Well, thats the nature of de-duplication. Either your data is full of duplicates, or it isn't. If you are not sure what your data will do, you probably should assume no reduction until you have actual numbers.
We had a disk library vendor try to sell us on their dedupe on their VTL, which we put to work backing up exchange data. They told us stories of huge compression ratios, and how Exchange mailboxes compess so easily and we could easily fit weeks of backups onto it. The fact was the machine was allready bought by management, and we just looked after the backups not exchange, so we just set it up as we were ordered to.
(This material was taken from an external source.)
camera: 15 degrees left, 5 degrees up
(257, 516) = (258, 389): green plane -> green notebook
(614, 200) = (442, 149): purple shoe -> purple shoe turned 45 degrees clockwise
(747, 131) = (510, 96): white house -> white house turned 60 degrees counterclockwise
Turns out their examples were all based on sites with 1G mailboxes or more. Our bizare setup with 50M mailboxes and thousands of employees was not that good for dedupe because all the repeat mails got moved to peoples PSTs immediately or their mailbox would fill. So after a week of backups and the VTL full, we were stuffed. So then we had to move it all off to tape....
Turns out while it did backup and run its de-dupe fine, unduping the data back for restoration was hopeless - like less than 1MB/s throughput, and so it took days to move off.
And that experience is why I now believe that de-dupe for backups is fundamentally flawed. You want a backup of all your data - not the data some borken firmware decides is unique. Any corruption, bang, all backups useless because they are all missing that highly duplicated block.